Vokes, 46, had been a machinist and a welder before he returned to the University of Alberta at age 30 to become a metallurgical engineer. Barry Patchett, a retired metallurgy professor, said he knows his former student as an engineer who is technically proficient, honest and responsible.
Patchett said if Vokes made a complaint, "you can take that seriously; take it to the bank because from what I know, he takes his responsibility, his work seriously."
Last Friday, the NEB issued a public letter to TransCanada. Without naming Vokes, it said "many of the allegations of regulatory non-compliance identified by the complainant were verified by TransCanada’s internal audit."
The NEB said it was “concerned by TransCanada’s non-compliance with NEB regulations, as well as its own internal management systems and procedures.”
Pipeline safety of 'paramount importance'
The regulator warned the company it would not tolerate further infractions of regulations related to welding inspections, the training of pipeline inspectors and internal engineering standards.
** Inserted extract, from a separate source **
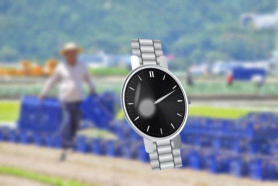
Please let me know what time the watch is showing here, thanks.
2:11
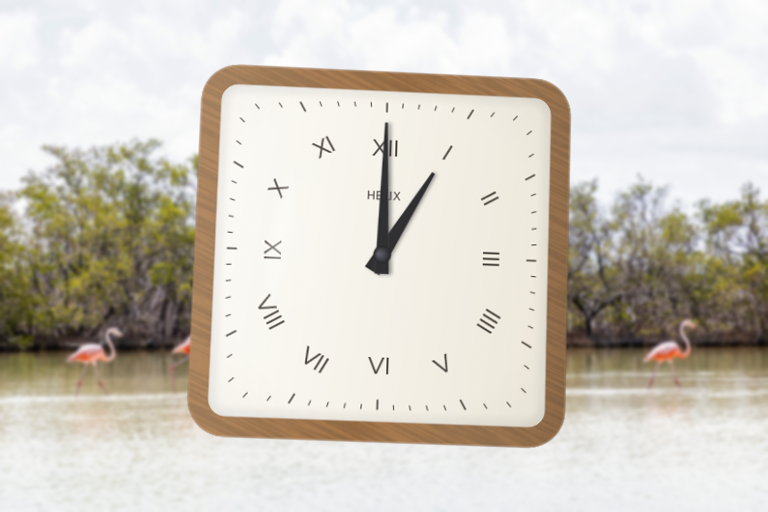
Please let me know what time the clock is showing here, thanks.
1:00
It also announced a further audit of the company’s inspection and engineering procedures.
"Pipeline safety is of paramount importance to the NEB, and it will take all available actions to protect Canadians and the environment," the regulator stated.
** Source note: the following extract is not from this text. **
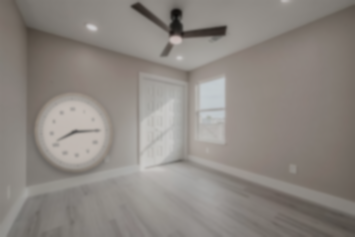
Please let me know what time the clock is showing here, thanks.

The board, however, said the deficiencies "do not represent immediate threats to the safety of people or the environment.”
In an email statement to CBC News, TransCanada said “our reviews concluded that the items raised by the former employee were identified and addressed through routine quality-control processes well before any facilities went into service.
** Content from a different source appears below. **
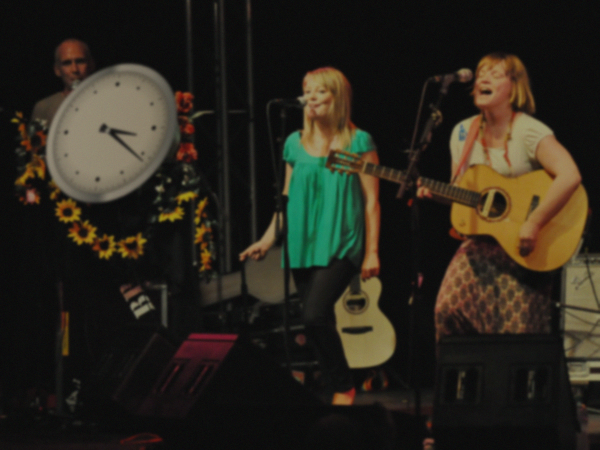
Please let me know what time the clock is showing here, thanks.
3:21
"We are confident that any remaining concerns the regulator has about compliance and pipeline safety will be unwarranted," the TransCanada statement said.
The NEB is continuing its investigation of TransCanada and warned that if the company doesn't fix the identified problems, it "will not hesitate to impose appropriate corrective actions."
Lack of independent inspection questioned
Many of the complaints by Vokes focused on TransCanada's practice of allowing its pipeline and fabrication contractors to hire the inspectors that would be inspecting the contractors' work.
In 1999, the NEB imposed a regulation which requires the companies contracting the work, such as TransCanada, to supply independent inspectors to inspect the contractors' work.
"There is an inherent conflict when a prime contractor does his own inspections," Vokes said, especially when the project involves gas pipelines under high pressure because the consequence could be greater since it relates to public safety.
"In pipelining, there is a huge amount of stress for a very thin pipe," he said. "You certainly should be paying attention to what is wrong with your pipe, making sure nothing happens to it, and there are no injurious defects to your pipe as it is being put into the ground."
Vokes said an NEB regulation ensures contractors can’t pressure inspectors to sign off on work that is not up to code.
TransCanada has publicly admitted it did not always follow this regulation in the past, but said it was industry standard. Vokes said TransCanada believed independent inspection slowed production, driving up construction costs.
Keystone XL pipeline a key U.S. election issue
These latest revelations about TransCanada's inspection and engineering practices come in the midst of a U.S. presidential election campaign in which the proposed Keystone XL pipeline is a major issue.
A subsidiary of Calgary-based TransCanada Corp. is proposing to build the controversial $12-billion pipeline to transport 830,000 barrels a day of mostly Alberta oilsands crude to refineries on the U.S. Gulf Coast.
U.S. President Barack Obama rejected the application by TransCanada in November, 2011, saying more time was required to assess its environmental risks.
The firm resubmitted its proposal for an altered northern segment of the route in May. It said the proposal addressed concerns about potential damage to a massive aquifer beneath the environmentally-sensitive Nebraska Sandhills. The pipeline, however, is also facing strong public opposition in Texas from landowners and others.